▸ **提供情報**
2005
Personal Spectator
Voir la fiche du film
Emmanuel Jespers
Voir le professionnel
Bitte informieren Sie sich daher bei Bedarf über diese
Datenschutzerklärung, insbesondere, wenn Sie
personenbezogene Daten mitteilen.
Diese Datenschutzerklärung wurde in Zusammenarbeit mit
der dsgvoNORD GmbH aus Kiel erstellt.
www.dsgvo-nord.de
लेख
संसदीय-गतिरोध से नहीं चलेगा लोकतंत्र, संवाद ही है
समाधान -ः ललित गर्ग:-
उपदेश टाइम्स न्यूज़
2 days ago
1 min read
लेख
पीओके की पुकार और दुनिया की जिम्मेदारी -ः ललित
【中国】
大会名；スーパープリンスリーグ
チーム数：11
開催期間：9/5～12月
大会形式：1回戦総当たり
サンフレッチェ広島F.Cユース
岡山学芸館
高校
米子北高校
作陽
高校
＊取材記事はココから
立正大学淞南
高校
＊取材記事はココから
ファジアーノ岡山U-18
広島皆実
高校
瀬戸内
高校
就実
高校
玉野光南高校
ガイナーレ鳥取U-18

...

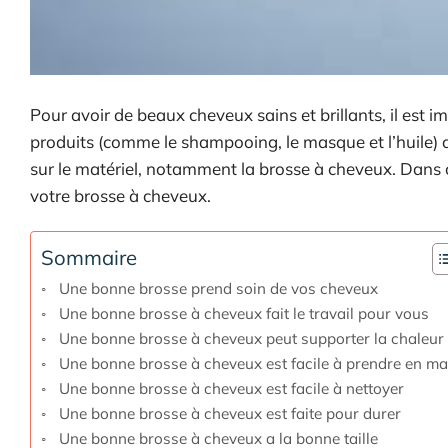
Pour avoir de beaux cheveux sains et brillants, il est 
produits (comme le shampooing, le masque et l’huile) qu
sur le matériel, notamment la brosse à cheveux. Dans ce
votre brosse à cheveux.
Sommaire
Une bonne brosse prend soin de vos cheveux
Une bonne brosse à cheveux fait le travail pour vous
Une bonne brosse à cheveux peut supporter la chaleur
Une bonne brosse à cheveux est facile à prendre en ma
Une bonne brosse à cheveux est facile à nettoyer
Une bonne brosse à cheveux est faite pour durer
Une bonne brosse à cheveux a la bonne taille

▸ **作業内容**
「Pour avoir de」を含む行から「Une bonne brosse à cheveux a la bonne taille」を含む行までの各行を、空行を除いてMarkdownの表に書き直すこと。左の「番号」列には行の通し番号を入れ、右の「記載行」列にはその行の文をそのまま入れる。

▸ **作業結果**
| 番号 | 記載行 |
|---|---|
| 1 | Pour avoir de beaux cheveux sains et brillants, il est  |
| 2 | produits (comme le shampooing, le masque et l’huile) qu |
| 3 | sur le matériel, notamment la brosse à cheveux. Dans ce |
| 4 | votre brosse à cheveux. |
| 5 | Sommaire |
| 6 | Une bonne brosse prend soin de vos cheveux |
| 7 | Une bonne brosse à cheveux fait le travail pour vous |
| 8 | Une bonne brosse à cheveux peut supporter la chaleur |
| 9 | Une bonne brosse à cheveux est facile à prendre en ma |
| 10 | Une bonne brosse à cheveux est facile à nettoyer |
| 11 | Une bonne brosse à cheveux est faite pour durer |
| 12 | Une bonne brosse à cheveux a la bonne taille |